* AIM OF THE EXERCISE:
Could you transcribe every line of the records below, keeping each one unchanged?

* RECORDS FOR THIS TASK:

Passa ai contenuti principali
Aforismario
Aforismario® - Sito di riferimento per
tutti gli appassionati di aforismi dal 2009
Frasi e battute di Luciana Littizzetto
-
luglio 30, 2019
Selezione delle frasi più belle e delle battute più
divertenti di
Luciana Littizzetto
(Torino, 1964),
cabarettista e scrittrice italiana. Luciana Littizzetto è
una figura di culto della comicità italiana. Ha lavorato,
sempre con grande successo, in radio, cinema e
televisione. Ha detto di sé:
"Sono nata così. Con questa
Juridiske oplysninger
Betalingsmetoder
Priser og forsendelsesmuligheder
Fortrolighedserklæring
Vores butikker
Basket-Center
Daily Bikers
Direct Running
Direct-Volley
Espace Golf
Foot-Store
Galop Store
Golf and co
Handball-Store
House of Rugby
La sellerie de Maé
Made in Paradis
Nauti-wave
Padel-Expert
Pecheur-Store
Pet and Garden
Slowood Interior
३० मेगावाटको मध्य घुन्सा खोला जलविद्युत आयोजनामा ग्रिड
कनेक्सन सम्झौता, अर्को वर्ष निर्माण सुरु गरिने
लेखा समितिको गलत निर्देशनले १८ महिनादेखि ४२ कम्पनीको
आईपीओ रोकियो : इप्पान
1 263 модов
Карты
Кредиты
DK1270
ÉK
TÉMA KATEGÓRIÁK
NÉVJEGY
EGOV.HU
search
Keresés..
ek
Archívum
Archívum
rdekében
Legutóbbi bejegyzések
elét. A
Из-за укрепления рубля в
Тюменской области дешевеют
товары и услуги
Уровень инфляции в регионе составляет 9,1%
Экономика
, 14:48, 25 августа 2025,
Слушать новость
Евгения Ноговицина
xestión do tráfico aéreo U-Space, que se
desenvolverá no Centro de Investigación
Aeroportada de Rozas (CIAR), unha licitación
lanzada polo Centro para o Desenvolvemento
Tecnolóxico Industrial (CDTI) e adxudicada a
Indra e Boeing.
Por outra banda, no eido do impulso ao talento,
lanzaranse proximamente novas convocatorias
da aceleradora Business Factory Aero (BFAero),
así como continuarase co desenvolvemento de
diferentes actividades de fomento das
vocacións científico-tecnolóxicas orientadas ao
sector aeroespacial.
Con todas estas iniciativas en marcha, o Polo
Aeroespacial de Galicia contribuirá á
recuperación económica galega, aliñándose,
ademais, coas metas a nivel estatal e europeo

* RESULT BELOW:
Passa ai contenuti principali
Aforismario
Aforismario® - Sito di riferimento per
tutti gli appassionati di aforismi dal 2009
Frasi e battute di Luciana Littizzetto
-
luglio 30, 2019
Selezione delle frasi più belle e delle battute più
divertenti di
Luciana Littizzetto
(Torino, 1964),
cabarettista e scrittrice italiana. Luciana Littizzetto è
una figura di culto della comicità italiana. Ha lavorato,
sempre con grande successo, in radio, cinema e
televisione. Ha detto di sé:
"Sono nata così. Con questa
Juridiske oplysninger
Betalingsmetoder
Priser og forsendelsesmuligheder
Fortrolighedserklæring
Vores butikker
Basket-Center
Daily Bikers
Direct Running
Direct-Volley
Espace Golf
Foot-Store
Galop Store
Golf and co
Handball-Store
House of Rugby
La sellerie de Maé
Made in Paradis
Nauti-wave
Padel-Expert
Pecheur-Store
Pet and Garden
Slowood Interior
३० मेगावाटको मध्य घुन्सा खोला जलविद्युत आयोजनामा ग्रिड
कनेक्सन सम्झौता, अर्को वर्ष निर्माण सुरु गरिने
लेखा समितिको गलत निर्देशनले १८ महिनादेखि ४२ कम्पनीको
आईपीओ रोकियो : इप्पान
1 263 модов
Карты
Кредиты
DK1270
ÉK
TÉMA KATEGÓRIÁK
NÉVJEGY
EGOV.HU
search
Keresés..
ek
Archívum
Archívum
rdekében
Legutóbbi bejegyzések
elét. A
Из-за укрепления рубля в
Тюменской области дешевеют
товары и услуги
Уровень инфляции в регионе составляет 9,1%
Экономика
, 14:48, 25 августа 2025,
Слушать новость
Евгения Ноговицина
xestión do tráfico aéreo U-Space, que se
desenvolverá no Centro de Investigación
Aeroportada de Rozas (CIAR), unha licitación
lanzada polo Centro para o Desenvolvemento
Tecnolóxico Industrial (CDTI) e adxudicada a
Indra e Boeing.
Por outra banda, no eido do impulso ao talento,
lanzaranse proximamente novas convocatorias
da aceleradora Business Factory Aero (BFAero),
así como continuarase co desenvolvemento de
diferentes actividades de fomento das
vocacións científico-tecnolóxicas orientadas ao
sector aeroespacial.
Con todas estas iniciativas en marcha, o Polo
Aeroespacial de Galicia contribuirá á
recuperación económica galega, aliñándose,
ademais, coas metas a nivel estatal e europeo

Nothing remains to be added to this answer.